LAGOS, FEBRUARY 23, 2018 – Nigeria’s biggest bank by revenue expects lending to accelerate and bad debts to drop this year as growth in Africa’s largest economy picks up.
FBN is seeking to capitalize on an improved economic outlook in the continent’s biggest oil producer by “aggressively” rolling out agency banking this year and strengthening digital platforms to boost fee and commission income, Adeduntan said. Agency banking allows lenders to use third parties to take small deposits and offer other services.
Nigeria’s government is boosting spending to improve infrastructure and support a rebound in the economy after it contracted in 2016 for the first time in a quarter of a century, mainly because of a slump in oil prices. The improvement came after crude output and prices rose and authorities increased the supply of foreign currency needed by manufacturers to import supplies, helping to end a crippling shortage of dollars.
“As GDP growth continues, then the opportunities to do more banking or transactions will improve,” Adeduntan said. First Bank plans to increase lending to companies in manufacturing, agriculture and consumer-goods industries, he said.
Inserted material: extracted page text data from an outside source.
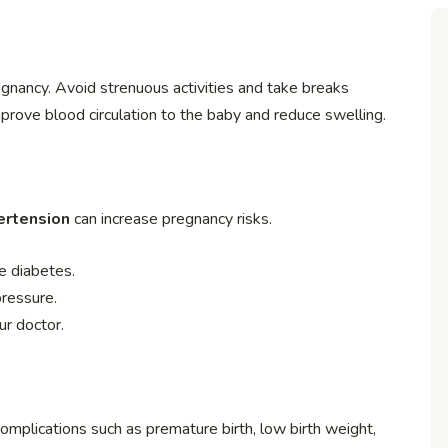
egnancy. Avoid strenuous activities and take breaks
mprove blood circulation to the baby and reduce swelling.
ertension
can increase pregnancy risks.
e diabetes.
ressure.
ur doctor.
omplications such as premature birth, low birth weight,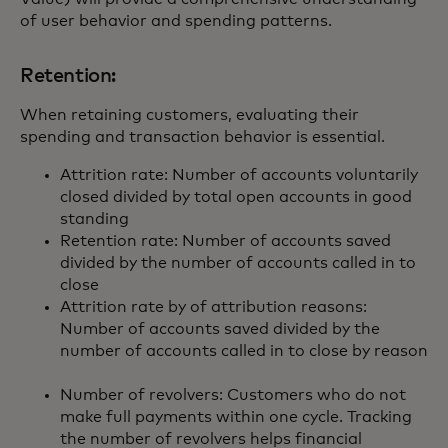
of user behavior and spending patterns.
Retention:
When retaining customers, evaluating their
spending and transaction behavior is essential.
Attrition rate: Number of accounts voluntarily
closed divided by total open accounts in good
standing
Retention rate: Number of accounts saved
divided by the number of accounts called in to
close
Attrition rate by of attribution reasons:
Number of accounts saved divided by the
number of accounts called in to close by reason
Number of revolvers: Customers who do not
make full payments within one cycle. Tracking
the number of revolvers helps financial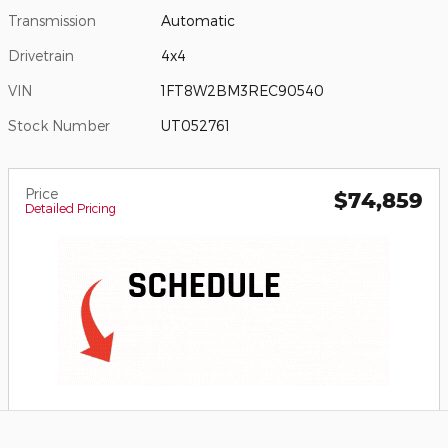
Transmission
Automatic
Drivetrain
4x4
VIN
1FT8W2BM3REC90540
Stock Number
UT052761
Price
$74,859
Detailed Pricing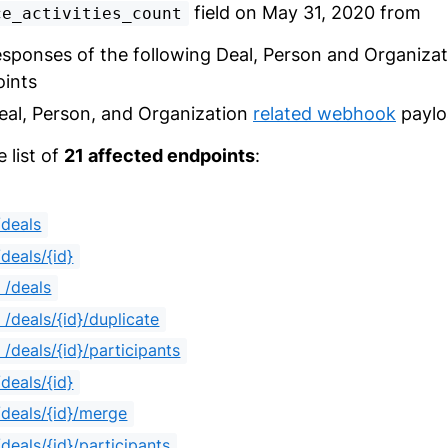
field on May 31, 2020 from
ce_activities_count
esponses of the following Deal, Person and Organizat
ints
eal, Person, and Organization
related webhook
paylo
e list of
21 affected endpoints
:
deals
deals/{id}
 /deals
/deals/{id}/duplicate
/deals/{id}/participants
deals/{id}
deals/{id}/merge
deals/{id}/participants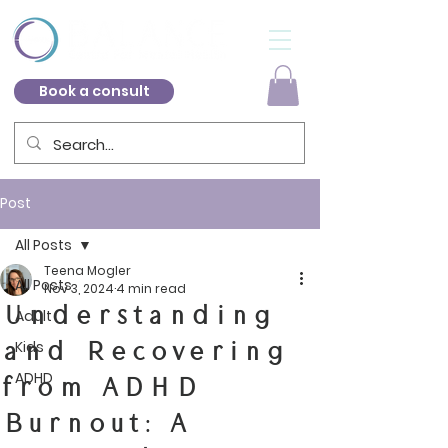
Book a consult
Post
All Posts
Teena Mogler
All Posts
Nov 3, 2024
4 min read
Understanding
Adult
and Recovering
Kids
ADHD
from ADHD
Burnout: A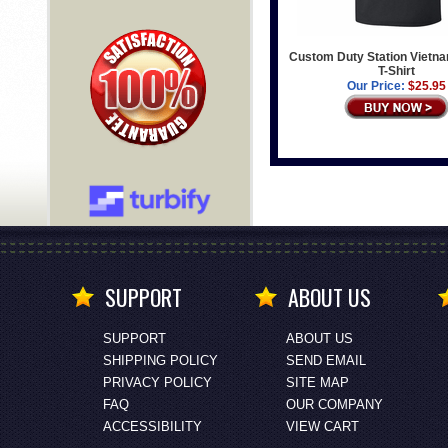
Custom Duty Station Vietn
T-Shirt
Our Price:
$25.95
SUPPORT
ABOUT US
SUPPORT
ABOUT US
SHIPPING POLICY
SEND EMAIL
PRIVACY POLICY
SITE MAP
FAQ
OUR COMPANY
ACCESSIBILITY
VIEW CART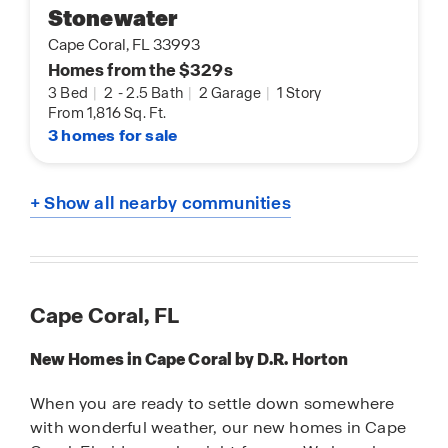
Stonewater
Cape Coral, FL 33993
Homes from the $329s
3 Bed
|
2
-
2.5 Bath
|
2 Garage
|
1 Story
From 1,816 Sq. Ft.
3 homes for sale
+ Show all nearby communities
Cape Coral, FL
New Homes in Cape Coral by D.R. Horton
When you are ready to settle down somewhere
with wonderful weather, our new homes in Cape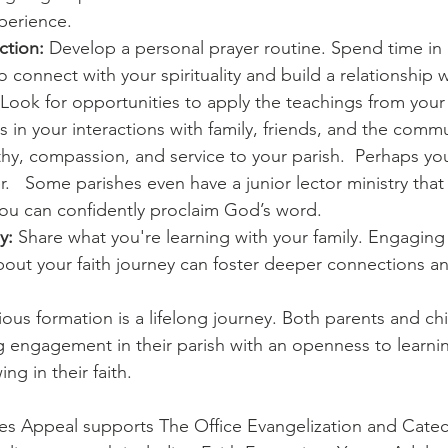
xperience.
ction:
 Develop a personal prayer routine. Spend time in 
 connect with your spirituality and build a relationship 
 Look for opportunities to apply the teachings from your 
s in your interactions with family, friends, and the commu
y, compassion, and service to your parish.  Perhaps you
r.   Some parishes even have a junior lector ministry that w
you can confidently proclaim God’s word.
y:
 Share what you're learning with your family. Engaging
bout your faith journey can foster deeper connections a
ous formation is a lifelong journey. Both parents and chi
 engagement in their parish with an openness to learnin
g in their faith.
ies Appeal supports The Office Evangelization and Catec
After more than doubling in 2017, FBN’s shares have climbed another 31 percent this year. That compares with a rise of 11 percent for the Nigerian Stock Exchange All Share Index and 20 percent for the banking index. FBN trades at 0.7 times its book value, which is less than rivals such as Guaranty Trust Bank Plc and Zenith Bank Plc, which trade at 2.5 times and 1.3 times respectively.